HOME SWEET HOME

It was meant to bee

Rita_Murphy_085-01-01-01-slider
Rita_Murphy_107-slider
Rita_Murphy_044-01-slider
Rita_Murphy_066-01-slider
Rita_Murphy_074-01-slider
previous arrow
next arrow

 

IF AT FIRST YOU DON’T SUCCEED…

Early in June, Rita Murphy and a neighbor donned their beekeeping suits and headed out to the tree where a swarm of bees had alighted. They shook the branch once, and a group of bees fell on them. They shook it twice, and more bees clustered around. On the third try, the queen bee found her way into the waiting hive, and the bees slowly followed.

“It’s kind of like being at a birth, the energy [of a swarm finding a new home],” Rita explains.

And like their bee swarm, Rita and her husband, Ed Havard, found their home four years ago, when they became first-time homebuyers working through the Champlain Housing Trust’s Shared Equity Program.

Rita and Ed both grew up in New York, and met while in college in Syracuse. They married and traveled around before settling in Vermont in 1991. They and their son lived in rentals for many years, but when their Burlington landlord decided to sell their home in 2011, they decided it was time to look for a place of their own – one where they could stay for years, build equity and paint the walls whatever color they wanted.
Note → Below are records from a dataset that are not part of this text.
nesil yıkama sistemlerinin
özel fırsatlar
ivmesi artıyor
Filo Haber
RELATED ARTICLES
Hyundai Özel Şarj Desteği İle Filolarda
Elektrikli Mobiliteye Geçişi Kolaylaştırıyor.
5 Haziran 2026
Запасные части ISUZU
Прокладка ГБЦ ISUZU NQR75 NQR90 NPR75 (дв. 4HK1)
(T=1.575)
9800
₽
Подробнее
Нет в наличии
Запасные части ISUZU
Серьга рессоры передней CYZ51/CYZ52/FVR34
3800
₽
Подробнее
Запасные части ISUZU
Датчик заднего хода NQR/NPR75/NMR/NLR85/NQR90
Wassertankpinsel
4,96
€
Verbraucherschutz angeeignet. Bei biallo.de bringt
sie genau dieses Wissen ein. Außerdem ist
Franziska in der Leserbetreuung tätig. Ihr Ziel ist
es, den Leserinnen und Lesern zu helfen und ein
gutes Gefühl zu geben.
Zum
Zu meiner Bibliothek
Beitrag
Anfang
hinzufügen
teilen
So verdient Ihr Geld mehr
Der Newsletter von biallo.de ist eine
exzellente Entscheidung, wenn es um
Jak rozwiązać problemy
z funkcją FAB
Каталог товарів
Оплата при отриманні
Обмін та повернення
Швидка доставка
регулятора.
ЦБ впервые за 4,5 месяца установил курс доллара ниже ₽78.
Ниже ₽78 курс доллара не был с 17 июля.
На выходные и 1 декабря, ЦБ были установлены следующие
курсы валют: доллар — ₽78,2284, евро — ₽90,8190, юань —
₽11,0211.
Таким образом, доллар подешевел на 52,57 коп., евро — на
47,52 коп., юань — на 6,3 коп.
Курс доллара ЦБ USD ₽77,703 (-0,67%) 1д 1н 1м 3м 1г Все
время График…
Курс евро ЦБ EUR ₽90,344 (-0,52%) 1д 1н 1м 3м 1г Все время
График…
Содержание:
At first they tried the traditional route, touring homes for sale with a realtor. However, they soon found that homes in their price range either needed of a lot of work or were small and not in the location they hoped for. Discouraged and running out of time, they took a different tack – they sat down and imagined instead what they would love to find. Their dream home: one in Charlotte, by the lake.

During that busy summer, they moved out of their Burlington apartment and began housesitting for friends who were temporarily out of town. Coincidentally, those friends owned a CHT Shared Equity home.

“It was kind-of a miracle how it all happened,” Rita says. At her friend’s urging, she went on the CHT web site and saw a property in Charlotte advertised. She immediately was drawn to it.

The couple attended the one-hour Shared Equity Program informational meeting, then the all-day workshop which gave them “realistic and honest” advice and practical steps. They quickly went through the rest of the process (“we were really motivated!” Rita laughs) so that by the end of August they were ready to buy.

When they purchased in 2011, the median home price in Charlotte was $430,000, a price that was way out of reach for Rita and Ed. Through the CHT program, however, they were able to purchase their dream home at an affordable price and now have an affordable mortgage. After CHT’s down payment grant, the $190,000 market price of the home was reduced to just $141,000, the amount they had to mortgage.

They moved into their house in the end of September, on the same day that the friends they had been housesitting for returned from their trip.

“It’s our first home, our starter home, our second home, our vacation home, our retirement home,” Rita says. “It was meant to be.”

And one of her first projects as a homeowner: painting a wall orange. Rita and Ed – and their bees – had found a place to call home.